Artificial heart devices provide circulatory support to patients awaiting donor hearts; patients in need of temporary support while their damaged hearts heal; and patients in need of permanent or ongoing support.
In 1990, the University of Pittsburgh Medical Center was the first to discharge a patient on a ventricular assist device, a small pump that takes on some of the heart's burden. Since then, the UPMC Artificial Heart Program has enabled some 90 patients with end-stage heart failure to return to their homes, rather than to intensive care, to await a donor heart.
At the McGowan Institute, researchers are developing and testing ever more advanced heart assist devices. The McGowan Institute was instrumental in the development of the Thoratec Heartmate II rotary blood pump, now in clinical trials worldwide.
Our long-term vision for mechanical heart devices is to use them to give a heart a rest while it repairs itself with the help of cell therapy, such as a patient's own stem cells injected into damaged areas of their heart.
Bridge to Recovery
While ventricular assist devices are critical as a "bridge to transplant" for patients who can no longer be managed medically, McGowan Institute researchers have demonstrated that the devices can be used as a bridge to recovery as well — making heart transplantation unnecessary. The Artificial Heart Program team has successfully weaned patients with certain kinds of heart disease off ventricular assist devices. Weaning requires a level of scrutiny that only this team can provide: UPMC clinicians and industry partners developed new ways to look into the heart itself to see how well it performs when the ventricular assist device is slowed or temporarily halted.

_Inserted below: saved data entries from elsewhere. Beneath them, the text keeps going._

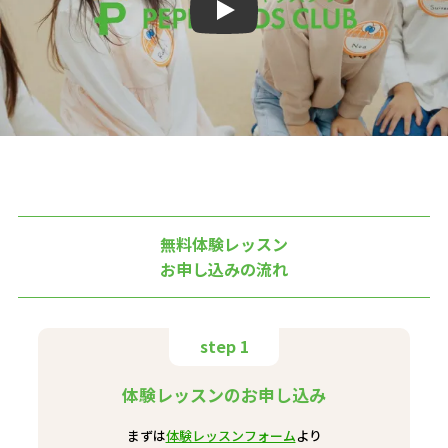
Play
無料体験レッスン
お申し込みの流れ
step 1
体験レッスンのお申し込み
まずは
体験レッスンフォーム
より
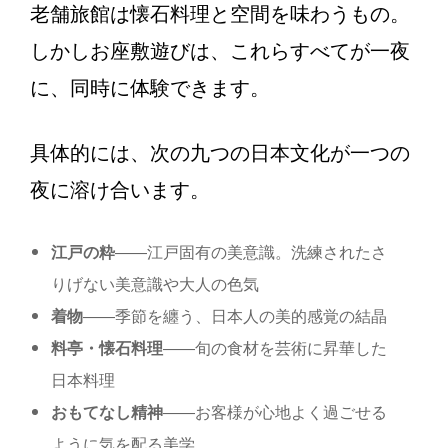
老舗旅館は懐石料理と空間を味わうもの。
しかしお座敷遊びは、これらすべてが一夜
に、同時に体験できます。
具体的には、次の九つの日本文化が一つの
夜に溶け合います。
江戸の粋
——江戸固有の美意識。洗練されたさ
りげない美意識や大人の色気
着物
——季節を纏う、日本人の美的感覚の結晶
料亭・懐石料理
——旬の食材を芸術に昇華した
日本料理
おもてなし精神
——お客様が心地よく過ごせる
ように気を配る美学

In summer 2004, UPMC discharged its first patient with a permanent artificial heart. The Heartmate XVE Left Ventricular Assist System is a permanent assist device approved by the US Food and Drug Administration for so-called destination therapy. It is intended for patients with end-stage heart failure who, despite receiving optimal treatment, have a life expectancy of fewer than two years and are not viable candidates for heart transplantation.
To address the critical need for pediatric artificial hearts, the National Institutes of Health has funded the McGowan Institute's efforts to develop PediaFlow, a quarter-sized heart support system that provides assistance for up to six months, either as a bridge to transplant or to recovery. PediaFlow is designed for children from birth to 2 years.